The romantic rival of a former University of Virginia lacrosse player accused of killing his ex-girlfriend testified Thursday that he saw the defendant with his arm around her neck months before her death.
Mike Burns talked about the chokehold at George Huguely V's murder trial. Huguely is accused of killing Yeardley Love in May 2010 by slamming her head against a wall. Huguely's defense maintains Love died in part by taking the prescription drug Adderall and drinking alcohol.
Love was on Virginia's women's lacrosse team. Burns played for North Carolina.
At a party at Huguely's apartment complex three months before Love's death, Burns said he heard yells from Huguely's bedroom. When he walked in, he saw Huguely with his arm around her neck and midsection, he said.
"What did George do?" prosecutor David Chapman said.
"George let go of her," Burns said.
Love was crying hysterically after Huguely released her and she fled, Burns said. Love later told Burns that Huguely wanted to talk but she was resisting, Burns said.
Chapman produced an email earlier this week in which Huguely accused Love of having a relationship with Burns.
"When I found out about Mike Burns, I should have killed you," the email said, according to Chapman.
Burns testified that he and Love "hooked up" several times beginning in the 2008, including after the night at the party.
Huguely and Love dated for two years, but in their final year of college, the relationship turned hot and cold, with arguments and angry and abusive emails.
Former Virginia lacrosse players and their friends also testified Thursday, describing a sexually-charged, alcohol-fueled atmosphere. He said the choking occurred at a party involving two apartment buildings in Charlottesville attended by 120 people.
Burns demonstrated on the prosecutor what he saw.
Tim Fuchs, a former Virginia lacrosse player, testified that he saw Love leave the bedroom.
"She seemed a little scared," Fuchs said. "She was a little freaked out."
Fuchs and others also talked about when Love walked in on Huguely, Fuchs and two high school girls from northern Virginia who were visiting the campus. Love confronted Huguely, asking if the girls were the same ones he had sent flirtatious text messages to.
Instead of answering, Huguely responded with insults, another witness said. Huguely's relationship with the girls was not made clear during testimony.

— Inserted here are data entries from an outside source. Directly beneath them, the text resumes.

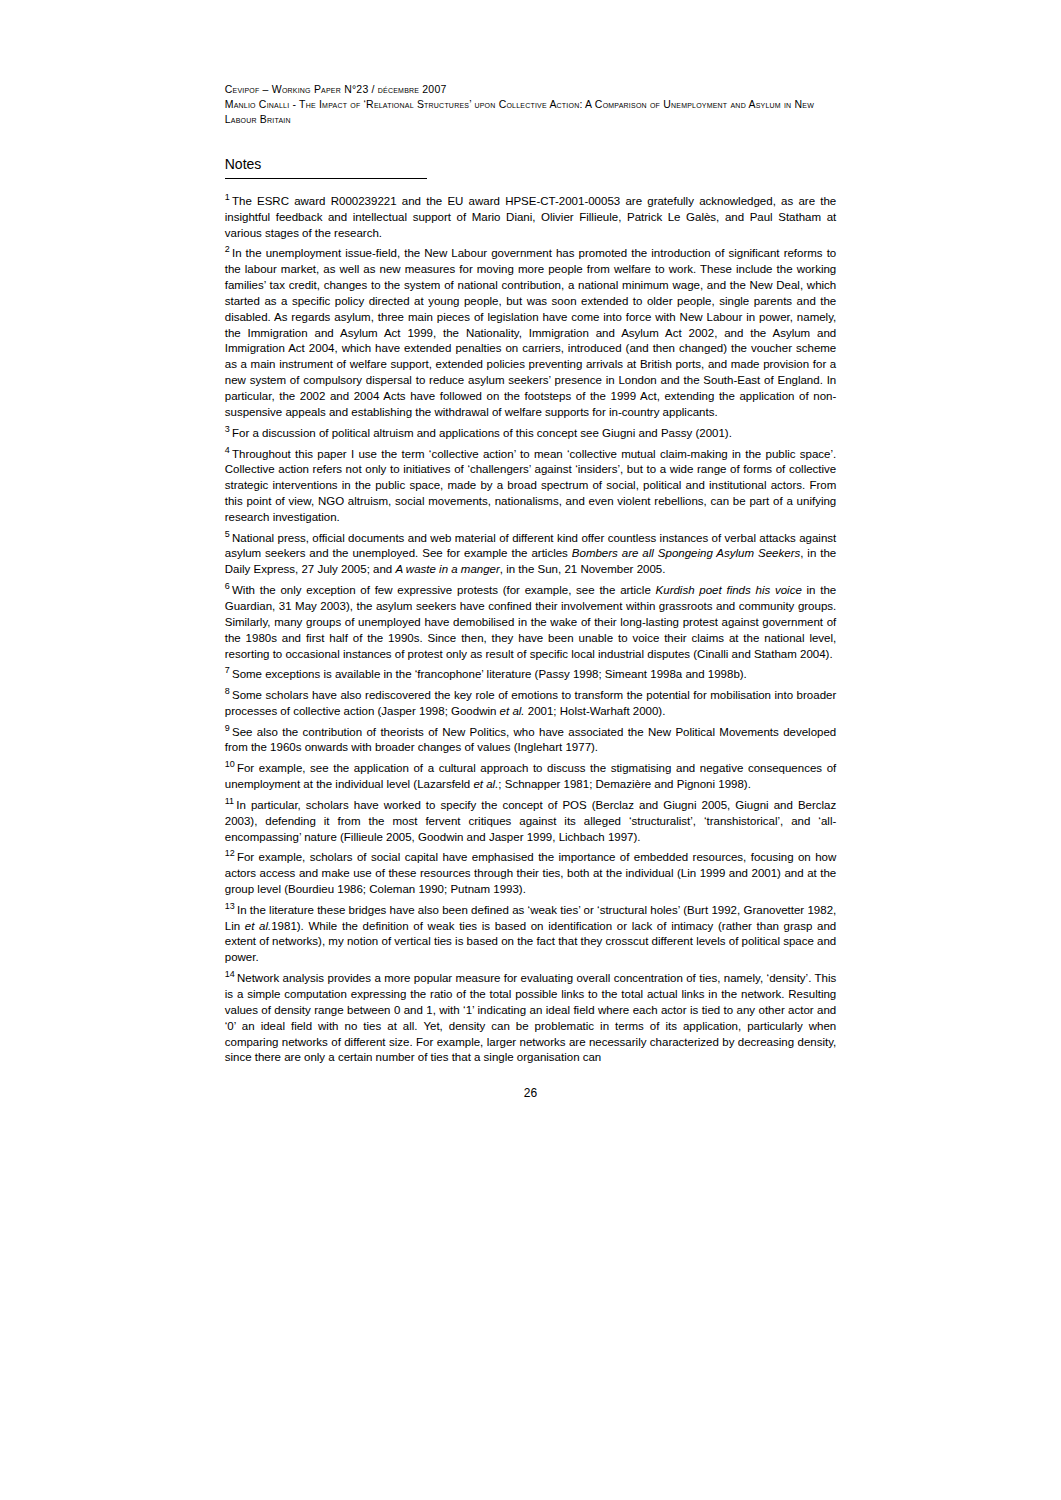Cevipof – Working Paper N°23 / décembre 2007
Manlio Cinalli - The Impact of ‘Relational Structures’ upon Collective Action: A Comparison of Unemployment and Asylum in New Labour Britain
Notes
1 The ESRC award R000239221 and the EU award HPSE-CT-2001-00053 are gratefully acknowledged, as are the insightful feedback and intellectual support of Mario Diani, Olivier Fillieule, Patrick Le Galès, and Paul Statham at various stages of the research.
2 In the unemployment issue-field, the New Labour government has promoted the introduction of significant reforms to the labour market, as well as new measures for moving more people from welfare to work. These include the working families’ tax credit, changes to the system of national contribution, a national minimum wage, and the New Deal, which started as a specific policy directed at young people, but was soon extended to older people, single parents and the disabled. As regards asylum, three main pieces of legislation have come into force with New Labour in power, namely, the Immigration and Asylum Act 1999, the Nationality, Immigration and Asylum Act 2002, and the Asylum and Immigration Act 2004, which have extended penalties on carriers, introduced (and then changed) the voucher scheme as a main instrument of welfare support, extended policies preventing arrivals at British ports, and made provision for a new system of compulsory dispersal to reduce asylum seekers’ presence in London and the South-East of England. In particular, the 2002 and 2004 Acts have followed on the footsteps of the 1999 Act, extending the application of non-suspensive appeals and establishing the withdrawal of welfare supports for in-country applicants.
3 For a discussion of political altruism and applications of this concept see Giugni and Passy (2001).
4 Throughout this paper I use the term ‘collective action’ to mean ‘collective mutual claim-making in the public space’. Collective action refers not only to initiatives of ‘challengers’ against ‘insiders’, but to a wide range of forms of collective strategic interventions in the public space, made by a broad spectrum of social, political and institutional actors. From this point of view, NGO altruism, social movements, nationalisms, and even violent rebellions, can be part of a unifying research investigation.
5 National press, official documents and web material of different kind offer countless instances of verbal attacks against asylum seekers and the unemployed. See for example the articles Bombers are all Spongeing Asylum Seekers, in the Daily Express, 27 July 2005; and A waste in a manger, in the Sun, 21 November 2005.
6 With the only exception of few expressive protests (for example, see the article Kurdish poet finds his voice in the Guardian, 31 May 2003), the asylum seekers have confined their involvement within grassroots and community groups. Similarly, many groups of unemployed have demobilised in the wake of their long-lasting protest against government of the 1980s and first half of the 1990s. Since then, they have been unable to voice their claims at the national level, resorting to occasional instances of protest only as result of specific local industrial disputes (Cinalli and Statham 2004).
7 Some exceptions is available in the ‘francophone’ literature (Passy 1998; Simeant 1998a and 1998b).
8 Some scholars have also rediscovered the key role of emotions to transform the potential for mobilisation into broader processes of collective action (Jasper 1998; Goodwin et al. 2001; Holst-Warhaft 2000).
9 See also the contribution of theorists of New Politics, who have associated the New Political Movements developed from the 1960s onwards with broader changes of values (Inglehart 1977).
10 For example, see the application of a cultural approach to discuss the stigmatising and negative consequences of unemployment at the individual level (Lazarsfeld et al.; Schnapper 1981; Demazière and Pignoni 1998).
11 In particular, scholars have worked to specify the concept of POS (Berclaz and Giugni 2005, Giugni and Berclaz 2003), defending it from the most fervent critiques against its alleged ‘structuralist’, ‘transhistorical’, and ‘all-encompassing’ nature (Fillieule 2005, Goodwin and Jasper 1999, Lichbach 1997).
12 For example, scholars of social capital have emphasised the importance of embedded resources, focusing on how actors access and make use of these resources through their ties, both at the individual (Lin 1999 and 2001) and at the group level (Bourdieu 1986; Coleman 1990; Putnam 1993).
13 In the literature these bridges have also been defined as ‘weak ties’ or ‘structural holes’ (Burt 1992, Granovetter 1982, Lin et al. 1981). While the definition of weak ties is based on identification or lack of intimacy (rather than grasp and extent of networks), my notion of vertical ties is based on the fact that they crosscut different levels of political space and power.
14 Network analysis provides a more popular measure for evaluating overall concentration of ties, namely, ‘density’. This is a simple computation expressing the ratio of the total possible links to the total actual links in the network. Resulting values of density range between 0 and 1, with ‘1’ indicating an ideal field where each actor is tied to any other actor and ‘0’ an ideal field with no ties at all. Yet, density can be problematic in terms of its application, particularly when comparing networks of different size. For example, larger networks are necessarily characterized by decreasing density, since there are only a certain number of ties that a single organisation can
26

Two former Huguely teammates also testified to his growing drinking problem, including a father-son golf tournament at which he began drinking at 9 a.m. and continued until he stumbled, slurred his words and made inappropriate remarks. Teammates were considering an intervention.
During earlier testimony, police officers who responded to what they thought was an alcohol overdose found Love's bruised and bloodied body, and quickly realized her apartment was a crime scene.
Patrolman K.W. Chapman said he arrived at the apartment and found a hole in her bedroom door and her body lying on the floor next to her bed. She was wearing only underwear.
He kneeled down to check whether she was breathing and detected nothing. He then unsuccessfully tried CPR. He said Love's face was bloodied, bruised and had scrapes.
"When I saw that, I knew that this was nowhere near the report that I was given," Chapman said.
Charlottesville Police Sgt. S.R. Bayles said after he viewed Love's lifeless body, he concluded she had been the "victim of some act of violence" and began recording the apartment with a digital camera.
Love had a black eye and the side of her face had bruises, Bayles said.
When photos of the scene were shown to jurors, Huguely cast his eyes downward and fidgeted with his hands.
EMT crews that followed Chapman and his partner to Love's apartment testified about the frantic efforts to revive her.
Huguely's attorneys have said he was drunk the night Love died and incapable of plotting to kill her. They maintain Love, of Cockeysville, Md., died from a cardiopulmonary failure caused in part by Adderall and alcohol.
They also said the blood found at the base of Love's brain wasn't caused by Huguely but by forceful attempts to resuscitate her.